McCarthy & Stone have forecast a lower operating profit for 2018, as it laments the lack of support from government for retirement housing.
In a recent trading statement, it said that it expected operating profit for the year to be within the current analyst forecast range of c.£65m to c.£73m, compared to £96m in 2017. Year-end net cash is expected to drop to c.£4m from £31m.
However, full year revenue is expected to be up at c.£670m, compared to £661m in 2017, supported by a 10% increase in the average selling price which is forecast at c.£300k.
Legal completions were down at 2,134 units (2017: 2,302), with volumes and operating profit constrained by the heavy H2 weighting of first occupations, continuing economic uncertainty coupled with a slower secondary market and a softening of pricing, particularly in the South, during the second half of the year.
In response to the uncertainty resulting from the government’s announcement on ground rents, the Group exercised additional caution throughout the year with 54 land exchanges (2017: 75) and 37 planning consents (2017: 64) achieved during the period. This lower level of activity is the result of a more measured approach to land buying and further time taken to renegotiate s.106 contributions with local planning authorities in order to partially mitigate the potential impact of zero-rating future ground rents on new build properties.
John Tonkiss, Interim Chief Executive Officer, said, “It has been a tough year for the Group with ongoing adverse market conditions continuing to impact the business, and without the benefit of any additional government support for the retirement housing sector.
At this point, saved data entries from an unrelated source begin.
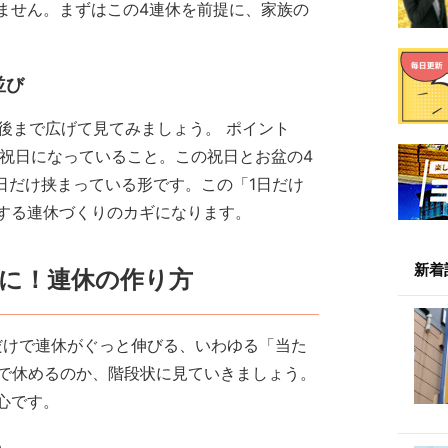
ません。まずはこの4連休を前提に、家族の
並び
前後まで広げて見てみましょう。 ポイント
いう祝日になっていること。この祝日とお盆の4
1日だけ挟まっている形です。この「1日だけ
する連休づくりのカギになります。
新着
休に！連休の作り方
だけで連休がぐっと伸びる、いわゆる「当た
まで休めるのか、階段状に見ていきましょう。
心です。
Build delivery remained strong, however, with 68 (2017: 49) brought to market during the year.
“In light of the continuing challenging market conditions, the Group began a review of its strategy in April. As previously announced, our strategic focus will be on pursuing a more measured trajectory and smoothing our workflow to create a more efficient business. This will naturally lead to a right-sizing of our cost base, with build cost savings being a keyarea of focus. Additionally, we are continuing to trial a number of strategic initiatives designed to increase customer appeal and offer a broader choice of tenure options, increased flexibility and affordability. We will provide the market with more detail on this at our Strategy Update later this month.
“We are continuing to engage with government in an effort to secure an exemption from the proposed changes to ground rents. We believe that there is a strong case for a specific exemption for the retirement housebuilding sector and we are awaiting clarification on this matter. Until this is received, we continue our planning to try and mitigate the potential impact on the business, including maintaining discipline around our cash position and adopting a more measured approach to securing land.
“We continue to lead the market when it comes to customer satisfaction and remain the only housebuilder of any size or type to have received the full Five Star rating in the Home Builders Federation customer satisfaction survey for thirteen consecutive years.”